--- Exercise ---
Transcription task. Write out each entry verbatim and exclude any image.

--- Extracted entries ---
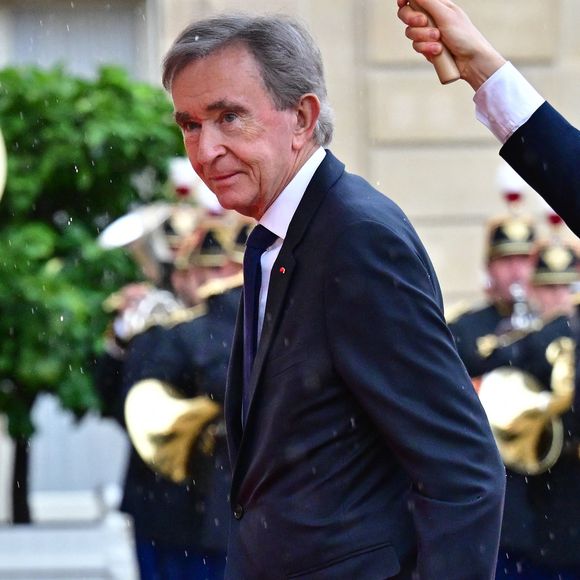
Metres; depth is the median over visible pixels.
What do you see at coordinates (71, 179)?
tree
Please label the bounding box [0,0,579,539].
building
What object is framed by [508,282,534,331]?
trumpet
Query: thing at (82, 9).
window
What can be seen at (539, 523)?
person
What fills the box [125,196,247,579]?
person
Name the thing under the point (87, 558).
stone planter
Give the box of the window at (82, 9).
[0,0,151,74]
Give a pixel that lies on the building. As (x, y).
(398, 188)
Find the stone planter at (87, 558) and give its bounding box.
[0,489,137,579]
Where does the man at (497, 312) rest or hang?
on the ground
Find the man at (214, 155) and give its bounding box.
[157,9,508,577]
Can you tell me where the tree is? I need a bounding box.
[0,64,183,526]
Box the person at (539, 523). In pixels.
[481,202,579,579]
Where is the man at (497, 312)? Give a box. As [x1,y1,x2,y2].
[445,179,547,579]
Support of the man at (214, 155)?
on the ground

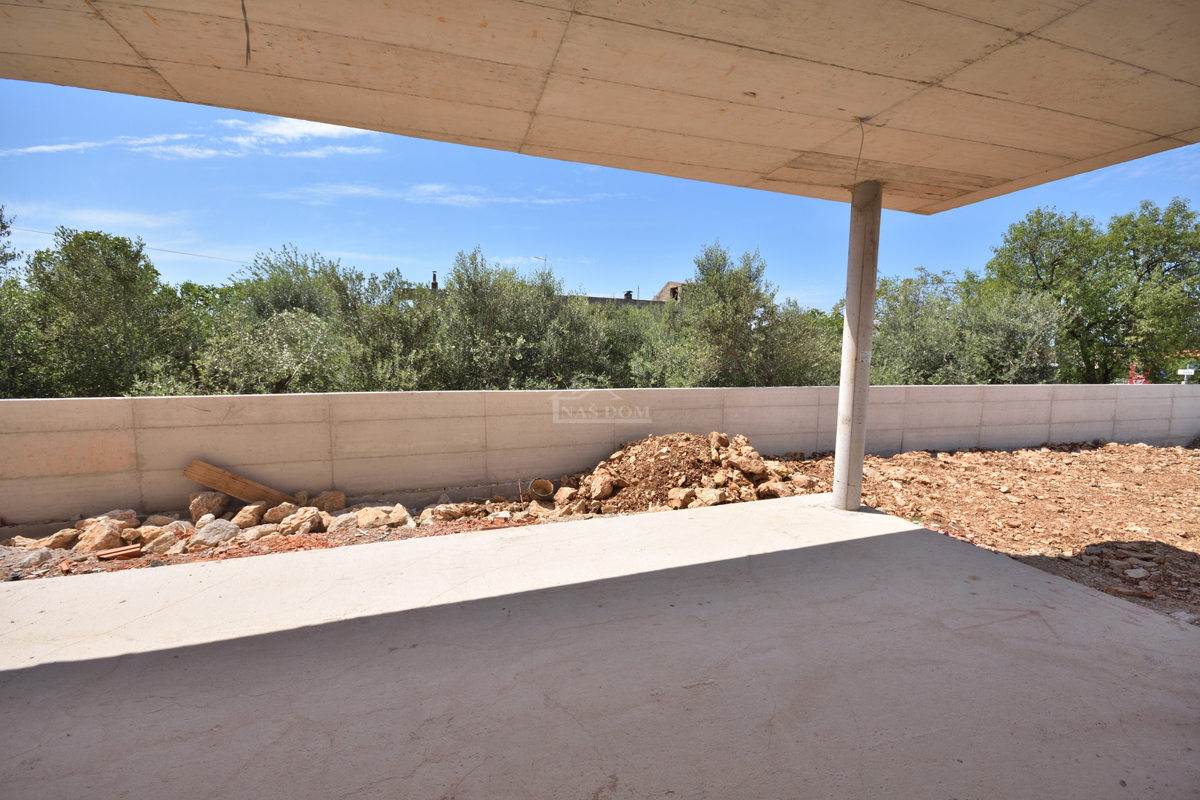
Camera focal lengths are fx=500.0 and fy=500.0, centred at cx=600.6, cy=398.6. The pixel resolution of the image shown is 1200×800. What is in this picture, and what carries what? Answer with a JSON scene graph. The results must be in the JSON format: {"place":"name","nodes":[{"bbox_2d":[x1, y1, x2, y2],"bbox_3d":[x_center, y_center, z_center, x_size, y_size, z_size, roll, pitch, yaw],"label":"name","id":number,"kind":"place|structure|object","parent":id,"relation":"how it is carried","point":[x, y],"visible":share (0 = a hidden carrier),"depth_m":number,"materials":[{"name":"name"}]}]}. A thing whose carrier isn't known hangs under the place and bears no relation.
{"place":"outdoors","nodes":[
{"label":"outdoors","id":0,"kind":"place"},
{"bbox_2d":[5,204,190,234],"label":"cloud","id":1,"kind":"structure","parent":0,"point":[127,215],"materials":[{"name":"white"}]},
{"bbox_2d":[1,114,381,161],"label":"cloud","id":2,"kind":"structure","parent":0,"point":[243,141],"materials":[{"name":"white"}]},
{"bbox_2d":[272,182,605,207],"label":"cloud","id":3,"kind":"structure","parent":0,"point":[470,199],"materials":[{"name":"white"}]},
{"bbox_2d":[392,276,685,312],"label":"building","id":4,"kind":"structure","parent":0,"point":[597,299],"depth_m":31.51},
{"bbox_2d":[8,228,249,264],"bbox_3d":[-20.772,-6.728,21.647,14.476,0.783,1.625,-2,6,-19],"label":"power line","id":5,"kind":"object","parent":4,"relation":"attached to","point":[212,257],"visible":0.78,"depth_m":21.77,"materials":[{"name":"plastic"}]},
{"bbox_2d":[431,270,438,291],"bbox_3d":[-8.078,-5.492,24.286,0.380,1.300,0.403,-2,6,-19],"label":"chimney","id":6,"kind":"object","parent":4,"relation":"on","point":[435,283],"visible":0.57,"depth_m":24.17,"materials":[{"name":"brick"}]},
{"bbox_2d":[535,254,547,273],"bbox_3d":[-3.366,-6.994,28.122,0.821,2.115,0.366,0,6,-7],"label":"antenna","id":7,"kind":"object","parent":4,"relation":"on","point":[545,260],"visible":0.5,"depth_m":28.04,"materials":[{"name":"metal"}]},
{"bbox_2d":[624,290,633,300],"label":"chimney","id":8,"kind":"object","parent":4,"relation":"on","point":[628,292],"visible":0.6,"depth_m":33.47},
{"bbox_2d":[0,383,1199,525],"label":"concrete wall","id":9,"kind":"structure","parent":0,"point":[304,397],"depth_m":7.08,"materials":[{"name":"concrete"}]},
{"bbox_2d":[0,492,1199,799],"label":"concrete floor","id":10,"kind":"structure","parent":0,"point":[1158,626],"materials":[{"name":"grey concrete"}]},
{"bbox_2d":[832,177,882,510],"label":"concrete column","id":11,"kind":"structure","parent":10,"relation":"on","point":[837,465],"depth_m":5.14,"materials":[{"name":"concrete"}]},
{"bbox_2d":[0,76,1199,310],"label":"sky","id":12,"kind":"structure","parent":0,"point":[8,192],"materials":[{"name":"blue"}]},
{"bbox_2d":[0,0,1199,215],"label":"concrete ceiling","id":13,"kind":"structure","parent":0,"point":[1187,127],"materials":[{"name":"beige concrete"}]},
{"bbox_2d":[241,0,251,65],"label":"hanging wire","id":14,"kind":"object","parent":13,"relation":"hanging from","point":[243,5],"visible":0.87,"depth_m":2.94,"materials":[{"name":"plastic"}]},
{"bbox_2d":[852,117,868,183],"bbox_3d":[2.299,-2.154,4.476,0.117,0.617,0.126,-2,6,-19],"label":"hanging wire","id":15,"kind":"object","parent":13,"relation":"hanging from","point":[863,134],"visible":0.87,"depth_m":4.44,"materials":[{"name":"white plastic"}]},
{"bbox_2d":[1,438,1198,621],"label":"dirt ground","id":16,"kind":"structure","parent":0,"point":[1093,460],"materials":[{"name":"brown soil"}]},
{"bbox_2d":[0,547,49,572],"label":"rock","id":17,"kind":"object","parent":16,"relation":"on","point":[38,556],"visible":0.89,"depth_m":4.57,"materials":[{"name":"grey stone"}]},
{"bbox_2d":[29,528,79,550],"bbox_3d":[-5.677,1.446,5.127,0.428,0.219,0.438,2,6,19],"label":"rock","id":18,"kind":"object","parent":16,"relation":"on","point":[57,544],"visible":0.78,"depth_m":5.06,"materials":[{"name":"stone"}]},
{"bbox_2d":[74,517,128,551],"bbox_3d":[-5.190,1.403,5.209,0.433,0.313,0.419,3,6,25],"label":"rock","id":19,"kind":"object","parent":16,"relation":"on","point":[97,537],"visible":0.88,"depth_m":5.10,"materials":[{"name":"stone"}]},
{"bbox_2d":[94,543,142,560],"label":"brick","id":20,"kind":"object","parent":16,"relation":"on","point":[106,556],"visible":0.98,"depth_m":4.76,"materials":[{"name":"orange"}]},
{"bbox_2d":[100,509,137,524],"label":"rock","id":21,"kind":"object","parent":16,"relation":"on","point":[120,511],"visible":0.45,"depth_m":5.58,"materials":[{"name":"stone"}]},
{"bbox_2d":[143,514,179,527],"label":"rock","id":22,"kind":"object","parent":16,"relation":"on","point":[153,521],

--- Output of the task ---
Metres; depth is the median over visible pixels.
What do you see at coordinates (71, 179)?
tree
Please label the bounding box [0,0,579,539].
building
What object is framed by [508,282,534,331]?
trumpet
Query: thing at (82, 9).
window
What can be seen at (539, 523)?
person
What fills the box [125,196,247,579]?
person
Name the thing under the point (87, 558).
stone planter
Give the box of the window at (82, 9).
[0,0,151,74]
Give a pixel that lies on the building. As (x, y).
(398, 188)
Find the stone planter at (87, 558) and give its bounding box.
[0,489,137,579]
Where does the man at (497, 312) rest or hang?
on the ground
Find the man at (214, 155) and give its bounding box.
[157,9,508,577]
Can you tell me where the tree is? I need a bounding box.
[0,64,183,526]
Box the person at (539, 523). In pixels.
[481,202,579,579]
Where is the man at (497, 312)? Give a box. As [x1,y1,x2,y2].
[445,179,547,579]
Support of the man at (214, 155)?
on the ground

Camera focal lengths are fx=500.0 and fy=500.0, centred at cx=600.6, cy=398.6. The pixel resolution of the image shown is 1200×800. What is in this picture, and what carries what? Answer with a JSON scene graph. The results must be in the JSON format: {"place":"name","nodes":[{"bbox_2d":[x1, y1, x2, y2],"bbox_3d":[x_center, y_center, z_center, x_size, y_size, z_size, roll, pitch, yaw],"label":"name","id":number,"kind":"place|structure|object","parent":id,"relation":"how it is carried","point":[x, y],"visible":share (0 = a hidden carrier),"depth_m":number,"materials":[{"name":"name"}]}]}. A thing whose carrier isn't known hangs under the place and bears no relation.
{"place":"outdoors","nodes":[
{"label":"outdoors","id":0,"kind":"place"},
{"bbox_2d":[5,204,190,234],"label":"cloud","id":1,"kind":"structure","parent":0,"point":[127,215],"materials":[{"name":"white"}]},
{"bbox_2d":[1,114,381,161],"label":"cloud","id":2,"kind":"structure","parent":0,"point":[243,141],"materials":[{"name":"white"}]},
{"bbox_2d":[272,182,605,207],"label":"cloud","id":3,"kind":"structure","parent":0,"point":[470,199],"materials":[{"name":"white"}]},
{"bbox_2d":[392,276,685,312],"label":"building","id":4,"kind":"structure","parent":0,"point":[597,299],"depth_m":31.51},
{"bbox_2d":[8,228,249,264],"bbox_3d":[-20.772,-6.728,21.647,14.476,0.783,1.625,-2,6,-19],"label":"power line","id":5,"kind":"object","parent":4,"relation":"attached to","point":[212,257],"visible":0.78,"depth_m":21.77,"materials":[{"name":"plastic"}]},
{"bbox_2d":[431,270,438,291],"bbox_3d":[-8.078,-5.492,24.286,0.380,1.300,0.403,-2,6,-19],"label":"chimney","id":6,"kind":"object","parent":4,"relation":"on","point":[435,283],"visible":0.57,"depth_m":24.17,"materials":[{"name":"brick"}]},
{"bbox_2d":[535,254,547,273],"bbox_3d":[-3.366,-6.994,28.122,0.821,2.115,0.366,0,6,-7],"label":"antenna","id":7,"kind":"object","parent":4,"relation":"on","point":[545,260],"visible":0.5,"depth_m":28.04,"materials":[{"name":"metal"}]},
{"bbox_2d":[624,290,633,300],"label":"chimney","id":8,"kind":"object","parent":4,"relation":"on","point":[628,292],"visible":0.6,"depth_m":33.47},
{"bbox_2d":[0,383,1199,525],"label":"concrete wall","id":9,"kind":"structure","parent":0,"point":[304,397],"depth_m":7.08,"materials":[{"name":"concrete"}]},
{"bbox_2d":[0,492,1199,799],"label":"concrete floor","id":10,"kind":"structure","parent":0,"point":[1158,626],"materials":[{"name":"grey concrete"}]},
{"bbox_2d":[832,177,882,510],"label":"concrete column","id":11,"kind":"structure","parent":10,"relation":"on","point":[837,465],"depth_m":5.14,"materials":[{"name":"concrete"}]},
{"bbox_2d":[0,76,1199,310],"label":"sky","id":12,"kind":"structure","parent":0,"point":[8,192],"materials":[{"name":"blue"}]},
{"bbox_2d":[0,0,1199,215],"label":"concrete ceiling","id":13,"kind":"structure","parent":0,"point":[1187,127],"materials":[{"name":"beige concrete"}]},
{"bbox_2d":[241,0,251,65],"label":"hanging wire","id":14,"kind":"object","parent":13,"relation":"hanging from","point":[243,5],"visible":0.87,"depth_m":2.94,"materials":[{"name":"plastic"}]},
{"bbox_2d":[852,117,868,183],"bbox_3d":[2.299,-2.154,4.476,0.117,0.617,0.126,-2,6,-19],"label":"hanging wire","id":15,"kind":"object","parent":13,"relation":"hanging from","point":[863,134],"visible":0.87,"depth_m":4.44,"materials":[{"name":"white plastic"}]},
{"bbox_2d":[1,438,1198,621],"label":"dirt ground","id":16,"kind":"structure","parent":0,"point":[1093,460],"materials":[{"name":"brown soil"}]},
{"bbox_2d":[0,547,49,572],"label":"rock","id":17,"kind":"object","parent":16,"relation":"on","point":[38,556],"visible":0.89,"depth_m":4.57,"materials":[{"name":"grey stone"}]},
{"bbox_2d":[29,528,79,550],"bbox_3d":[-5.677,1.446,5.127,0.428,0.219,0.438,2,6,19],"label":"rock","id":18,"kind":"object","parent":16,"relation":"on","point":[57,544],"visible":0.78,"depth_m":5.06,"materials":[{"name":"stone"}]},
{"bbox_2d":[74,517,128,551],"bbox_3d":[-5.190,1.403,5.209,0.433,0.313,0.419,3,6,25],"label":"rock","id":19,"kind":"object","parent":16,"relation":"on","point":[97,537],"visible":0.88,"depth_m":5.10,"materials":[{"name":"stone"}]},
{"bbox_2d":[94,543,142,560],"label":"brick","id":20,"kind":"object","parent":16,"relation":"on","point":[106,556],"visible":0.98,"depth_m":4.76,"materials":[{"name":"orange"}]},
{"bbox_2d":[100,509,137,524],"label":"rock","id":21,"kind":"object","parent":16,"relation":"on","point":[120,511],"visible":0.45,"depth_m":5.58,"materials":[{"name":"stone"}]},
{"bbox_2d":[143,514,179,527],"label":"rock","id":22,"kind":"object","parent":16,"relation":"on","point":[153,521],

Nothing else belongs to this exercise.